[TASK INPUT Boundary: Start]

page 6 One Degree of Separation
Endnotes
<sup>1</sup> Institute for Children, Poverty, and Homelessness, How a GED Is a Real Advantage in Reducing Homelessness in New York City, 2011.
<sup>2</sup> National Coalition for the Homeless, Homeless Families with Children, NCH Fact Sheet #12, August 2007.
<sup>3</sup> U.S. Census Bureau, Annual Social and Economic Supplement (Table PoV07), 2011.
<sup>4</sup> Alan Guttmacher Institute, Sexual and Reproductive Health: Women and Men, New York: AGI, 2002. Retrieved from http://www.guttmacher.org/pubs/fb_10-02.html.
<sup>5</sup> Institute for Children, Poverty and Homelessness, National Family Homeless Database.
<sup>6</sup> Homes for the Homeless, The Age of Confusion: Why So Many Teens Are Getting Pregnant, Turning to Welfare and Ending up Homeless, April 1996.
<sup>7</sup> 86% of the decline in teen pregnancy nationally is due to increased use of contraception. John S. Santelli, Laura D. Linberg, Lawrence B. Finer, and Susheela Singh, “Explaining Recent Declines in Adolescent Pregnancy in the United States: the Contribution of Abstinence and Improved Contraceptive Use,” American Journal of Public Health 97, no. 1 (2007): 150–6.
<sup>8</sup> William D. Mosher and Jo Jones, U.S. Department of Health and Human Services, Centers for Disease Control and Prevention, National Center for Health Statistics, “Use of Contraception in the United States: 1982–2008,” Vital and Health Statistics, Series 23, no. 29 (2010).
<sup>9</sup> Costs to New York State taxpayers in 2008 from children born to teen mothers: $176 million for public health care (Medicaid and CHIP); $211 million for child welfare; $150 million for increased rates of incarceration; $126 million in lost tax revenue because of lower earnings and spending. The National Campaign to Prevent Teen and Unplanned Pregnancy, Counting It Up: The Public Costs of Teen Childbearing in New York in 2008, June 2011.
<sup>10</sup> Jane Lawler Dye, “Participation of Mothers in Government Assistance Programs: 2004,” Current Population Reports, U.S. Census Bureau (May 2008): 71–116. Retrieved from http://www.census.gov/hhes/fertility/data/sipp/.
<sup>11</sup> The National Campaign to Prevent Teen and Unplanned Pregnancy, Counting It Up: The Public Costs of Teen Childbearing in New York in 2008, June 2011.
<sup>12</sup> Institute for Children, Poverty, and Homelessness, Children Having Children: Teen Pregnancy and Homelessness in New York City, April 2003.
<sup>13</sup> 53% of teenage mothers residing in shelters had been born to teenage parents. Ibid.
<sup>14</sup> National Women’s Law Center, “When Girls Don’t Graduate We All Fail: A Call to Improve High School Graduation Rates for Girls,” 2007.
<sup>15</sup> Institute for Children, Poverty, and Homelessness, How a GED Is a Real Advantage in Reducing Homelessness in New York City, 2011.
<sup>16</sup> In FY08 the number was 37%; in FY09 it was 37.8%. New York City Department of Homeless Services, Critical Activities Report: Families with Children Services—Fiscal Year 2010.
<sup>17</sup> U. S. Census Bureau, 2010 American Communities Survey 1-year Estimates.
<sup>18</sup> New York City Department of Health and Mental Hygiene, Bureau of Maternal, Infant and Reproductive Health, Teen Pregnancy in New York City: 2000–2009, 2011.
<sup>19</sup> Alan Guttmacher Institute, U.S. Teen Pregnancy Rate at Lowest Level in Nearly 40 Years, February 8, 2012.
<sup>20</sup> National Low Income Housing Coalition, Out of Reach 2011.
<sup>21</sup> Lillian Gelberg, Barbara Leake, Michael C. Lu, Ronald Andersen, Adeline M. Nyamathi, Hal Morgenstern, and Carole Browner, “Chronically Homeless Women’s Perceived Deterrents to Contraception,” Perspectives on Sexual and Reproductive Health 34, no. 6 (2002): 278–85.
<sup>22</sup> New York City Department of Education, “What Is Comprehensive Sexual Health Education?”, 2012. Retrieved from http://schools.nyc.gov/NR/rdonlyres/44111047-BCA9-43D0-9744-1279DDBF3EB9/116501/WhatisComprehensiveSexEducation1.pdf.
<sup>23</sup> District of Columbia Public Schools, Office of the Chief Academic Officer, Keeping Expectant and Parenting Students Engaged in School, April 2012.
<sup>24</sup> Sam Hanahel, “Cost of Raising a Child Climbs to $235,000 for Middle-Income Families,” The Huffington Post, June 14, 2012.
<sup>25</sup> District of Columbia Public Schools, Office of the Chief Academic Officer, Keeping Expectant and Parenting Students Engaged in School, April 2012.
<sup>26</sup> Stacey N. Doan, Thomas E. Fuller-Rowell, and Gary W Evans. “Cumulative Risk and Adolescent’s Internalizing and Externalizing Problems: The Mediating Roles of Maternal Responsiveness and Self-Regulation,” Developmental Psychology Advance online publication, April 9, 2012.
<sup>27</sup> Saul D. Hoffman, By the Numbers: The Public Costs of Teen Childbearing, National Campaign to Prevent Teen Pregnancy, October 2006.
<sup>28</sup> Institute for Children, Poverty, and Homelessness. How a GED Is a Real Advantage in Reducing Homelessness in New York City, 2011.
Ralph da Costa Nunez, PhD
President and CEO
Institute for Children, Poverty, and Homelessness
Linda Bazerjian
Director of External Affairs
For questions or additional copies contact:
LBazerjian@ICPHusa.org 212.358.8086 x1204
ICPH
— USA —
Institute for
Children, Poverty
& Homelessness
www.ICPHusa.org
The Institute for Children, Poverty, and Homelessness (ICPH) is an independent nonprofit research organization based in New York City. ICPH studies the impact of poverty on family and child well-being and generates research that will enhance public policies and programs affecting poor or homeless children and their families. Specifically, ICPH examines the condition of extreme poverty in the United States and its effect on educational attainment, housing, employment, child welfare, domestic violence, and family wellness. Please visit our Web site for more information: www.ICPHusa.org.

[TASK INPUT Boundary: End]

- WHAT TO DO
Your task is to restate, word for word, each line from the one that includes "<sup>25</sup> District of" to the end of the records, with both ends included and nothing else.

- PROBLEM SOLUTION
<sup>25</sup> District of Columbia Public Schools, Office of the Chief Academic Officer, Keeping Expectant and Parenting Students Engaged in School, April 2012.
<sup>26</sup> Stacey N. Doan, Thomas E. Fuller-Rowell, and Gary W Evans. “Cumulative Risk and Adolescent’s Internalizing and Externalizing Problems: The Mediating Roles of Maternal Responsiveness and Self-Regulation,” Developmental Psychology Advance online publication, April 9, 2012.
<sup>27</sup> Saul D. Hoffman, By the Numbers: The Public Costs of Teen Childbearing, National Campaign to Prevent Teen Pregnancy, October 2006.
<sup>28</sup> Institute for Children, Poverty, and Homelessness. How a GED Is a Real Advantage in Reducing Homelessness in New York City, 2011.
Ralph da Costa Nunez, PhD
President and CEO
Institute for Children, Poverty, and Homelessness
Linda Bazerjian
Director of External Affairs
For questions or additional copies contact:
LBazerjian@ICPHusa.org 212.358.8086 x1204
ICPH
— USA —
Institute for
Children, Poverty
& Homelessness
www.ICPHusa.org
The Institute for Children, Poverty, and Homelessness (ICPH) is an independent nonprofit research organization based in New York City. ICPH studies the impact of poverty on family and child well-being and generates research that will enhance public policies and programs affecting poor or homeless children and their families. Specifically, ICPH examines the condition of extreme poverty in the United States and its effect on educational attainment, housing, employment, child welfare, domestic violence, and family wellness. Please visit our Web site for more information: www.ICPHusa.org.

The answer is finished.